Until recently, the expression “it’s a small world” had always confused me, simply because this “small world” contains seven billion people, each with a completely unique life. Just think—there are seven billion people, and each person is experiencing each passing second differently: seeing and smelling, tasting and hearing and feeling seven billion different things. How could one ever classify all of that as “small”?
I had been content with the idea that my life is all I can experience, that I will never be exposed to our world’s entirety simply because there is too much of it for one lifetime. In one way, this is true. I will not meet all seven billion of you during my life, regardless of my efforts to do so. I will not be able to see every inch of this world, or taste every traditional dish (though I’ll try hard to do that too), or experience all the different cultures and lifestyles seven billion of us have embraced. My failure won’t be from lack of determination; this world is just too big for one individual. But it may still be small enough yet to be explored by a single action.
As I was walking out of a café the other day, I passed through a family trying to take a picture and offered to take the picture for them, if anything to ease the camera’s duty of fitting eleven struggling people in one shot.

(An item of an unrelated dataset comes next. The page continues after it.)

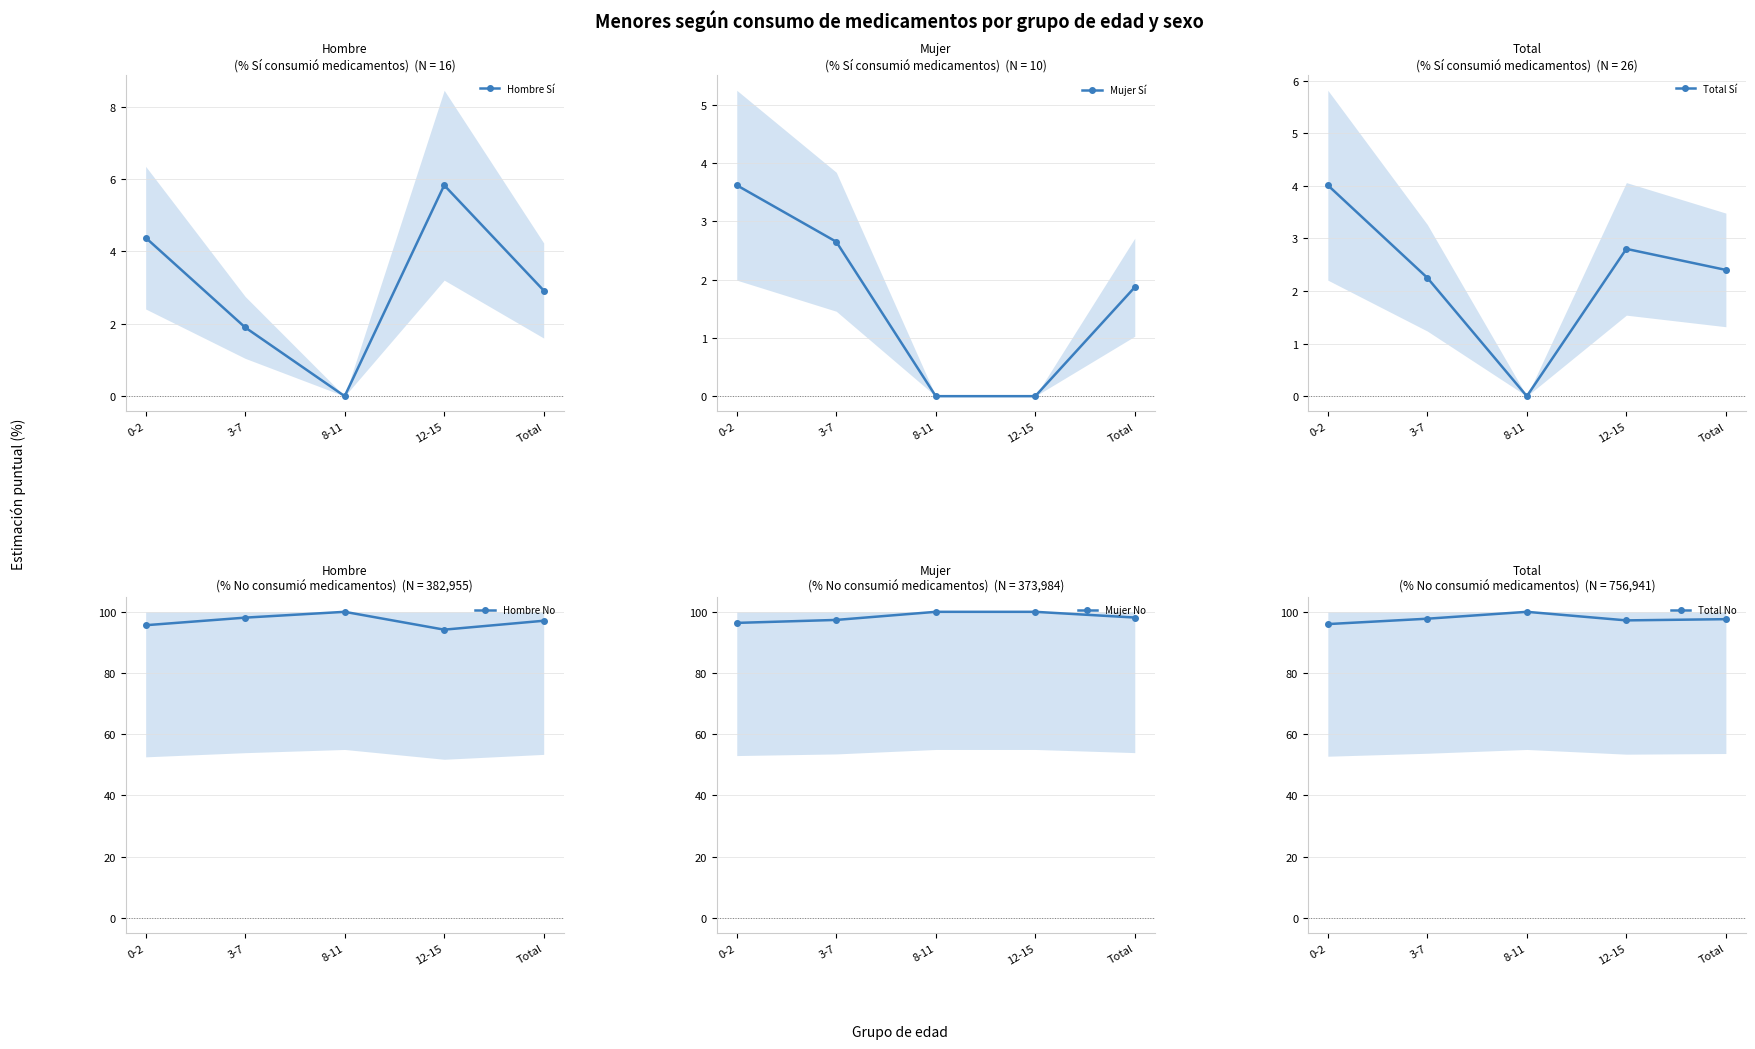

True or false: Total Sí has more than 1 points higher than both neighbors.

False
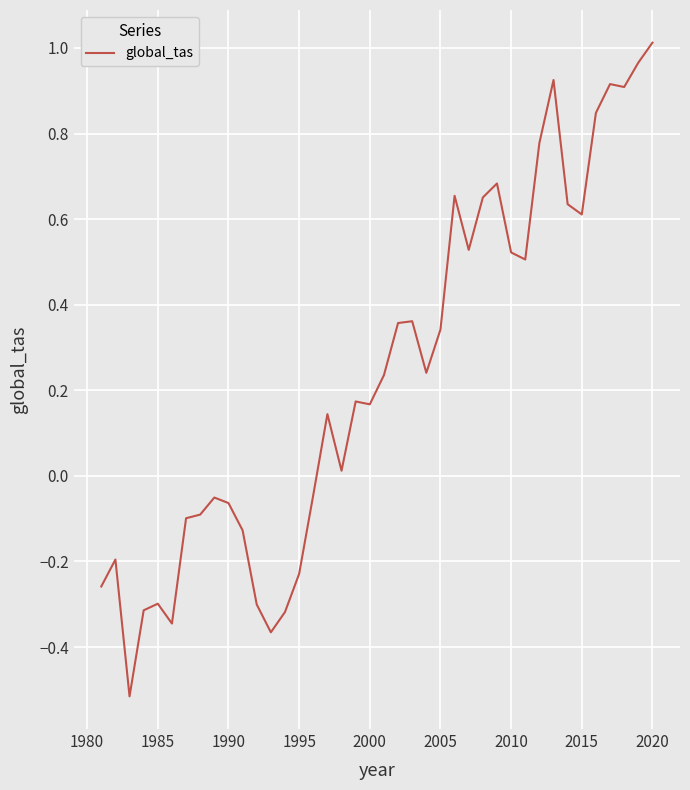

What is the difference between the maximum and minimum values?

1.5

A minute later I was in the car heading home, completely oblivious of what had just happened: the connection that had been created, the concept that I had just become a part of their story. The picture of this family that will end up in a frame on a nightstand, or in a suitcase, as a grandparent’s Christmas gift—whatever will become of it, I am a part of now, all because I pressed a camera button. It’s not likely that we will cross paths again, or that either of us would recognize one another if we did, but that’s not the point. The connection will always be there.
This led me to the idea that we are all connected in one way or another, voluntarily or not. Each one of us is influencing the lives around us regardless of what we are doing, and the same influences are apparent in our own lives, whether it’s the hearty conversation you hear between a bus driver and local resident on the way to school, your act of holding the door open for the girl with a depressingly empty coffee cup and too many books for an empty hand, or even the short greeting you give or receive from the student at the front desk of your residence hall. All of these tiny observations and acts, most of which we don’t give a second thought, have all created this elaborate web of connections between all of us.
I think a lot of us tend to envision ourselves as just faces others pass by, but even the one face that expresses that quick, friendly smile to me as I’m walking to class has an impact, whether I acknowledge it or not. And these miniscule encounters are constantly influencing seven billion lives, every minute of every day. So don’t neglect the littler actions in life, because they create the beautiful connection between all seven billion of us: in the end, it’s the little things that makes this big world small.